* **Listed records**
▬▬▬

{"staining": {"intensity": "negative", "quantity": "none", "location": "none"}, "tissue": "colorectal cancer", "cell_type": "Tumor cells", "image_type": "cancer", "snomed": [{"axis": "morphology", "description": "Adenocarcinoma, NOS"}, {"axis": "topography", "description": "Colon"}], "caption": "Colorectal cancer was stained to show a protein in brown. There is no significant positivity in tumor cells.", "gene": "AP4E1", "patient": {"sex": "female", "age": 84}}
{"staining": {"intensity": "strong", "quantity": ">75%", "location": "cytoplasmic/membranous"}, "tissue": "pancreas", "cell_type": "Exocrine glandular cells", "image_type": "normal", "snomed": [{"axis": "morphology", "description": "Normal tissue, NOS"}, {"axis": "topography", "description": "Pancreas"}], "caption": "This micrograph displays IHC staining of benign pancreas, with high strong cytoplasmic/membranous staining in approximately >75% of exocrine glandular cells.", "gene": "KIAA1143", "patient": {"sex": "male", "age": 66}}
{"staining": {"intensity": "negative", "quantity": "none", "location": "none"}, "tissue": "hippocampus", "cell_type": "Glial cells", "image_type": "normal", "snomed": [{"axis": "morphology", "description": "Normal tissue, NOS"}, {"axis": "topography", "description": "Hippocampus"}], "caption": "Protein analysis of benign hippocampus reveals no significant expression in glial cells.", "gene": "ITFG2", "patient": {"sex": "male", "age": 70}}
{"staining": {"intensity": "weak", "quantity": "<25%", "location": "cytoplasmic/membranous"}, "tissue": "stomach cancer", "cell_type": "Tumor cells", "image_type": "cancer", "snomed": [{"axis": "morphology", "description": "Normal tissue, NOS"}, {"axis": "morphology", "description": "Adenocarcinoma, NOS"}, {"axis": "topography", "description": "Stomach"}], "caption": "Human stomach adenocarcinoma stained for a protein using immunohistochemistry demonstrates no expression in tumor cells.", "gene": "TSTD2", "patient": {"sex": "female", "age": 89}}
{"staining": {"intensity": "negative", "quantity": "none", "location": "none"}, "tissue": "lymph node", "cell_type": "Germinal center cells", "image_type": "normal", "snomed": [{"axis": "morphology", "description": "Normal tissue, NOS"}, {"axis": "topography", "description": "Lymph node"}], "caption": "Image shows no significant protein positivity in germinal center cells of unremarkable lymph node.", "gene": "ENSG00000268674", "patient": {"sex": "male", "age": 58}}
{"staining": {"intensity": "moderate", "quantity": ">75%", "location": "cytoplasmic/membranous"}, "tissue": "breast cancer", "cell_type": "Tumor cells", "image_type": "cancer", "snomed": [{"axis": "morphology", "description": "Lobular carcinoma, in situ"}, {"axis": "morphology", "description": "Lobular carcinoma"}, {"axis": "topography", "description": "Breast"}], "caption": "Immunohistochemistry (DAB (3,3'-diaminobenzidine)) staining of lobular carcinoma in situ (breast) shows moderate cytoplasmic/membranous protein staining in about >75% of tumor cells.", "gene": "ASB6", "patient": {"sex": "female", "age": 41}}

▬▬▬

* **Exercise instructions**
Lines from the start of the entries through the one containing "analysis of benign" are to be set down again exactly, both ends included.

* **Exercise answer**
{"staining": {"intensity": "negative", "quantity": "none", "location": "none"}, "tissue": "colorectal cancer", "cell_type": "Tumor cells", "image_type": "cancer", "snomed": [{"axis": "morphology", "description": "Adenocarcinoma, NOS"}, {"axis": "topography", "description": "Colon"}], "caption": "Colorectal cancer was stained to show a protein in brown. There is no significant positivity in tumor cells.", "gene": "AP4E1", "patient": {"sex": "female", "age": 84}}
{"staining": {"intensity": "strong", "quantity": ">75%", "location": "cytoplasmic/membranous"}, "tissue": "pancreas", "cell_type": "Exocrine glandular cells", "image_type": "normal", "snomed": [{"axis": "morphology", "description": "Normal tissue, NOS"}, {"axis": "topography", "description": "Pancreas"}], "caption": "This micrograph displays IHC staining of benign pancreas, with high strong cytoplasmic/membranous staining in approximately >75% of exocrine glandular cells.", "gene": "KIAA1143", "patient": {"sex": "male", "age": 66}}
{"staining": {"intensity": "negative", "quantity": "none", "location": "none"}, "tissue": "hippocampus", "cell_type": "Glial cells", "image_type": "normal", "snomed": [{"axis": "morphology", "description": "Normal tissue, NOS"}, {"axis": "topography", "description": "Hippocampus"}], "caption": "Protein analysis of benign hippocampus reveals no significant expression in glial cells.", "gene": "ITFG2", "patient": {"sex": "male", "age": 70}}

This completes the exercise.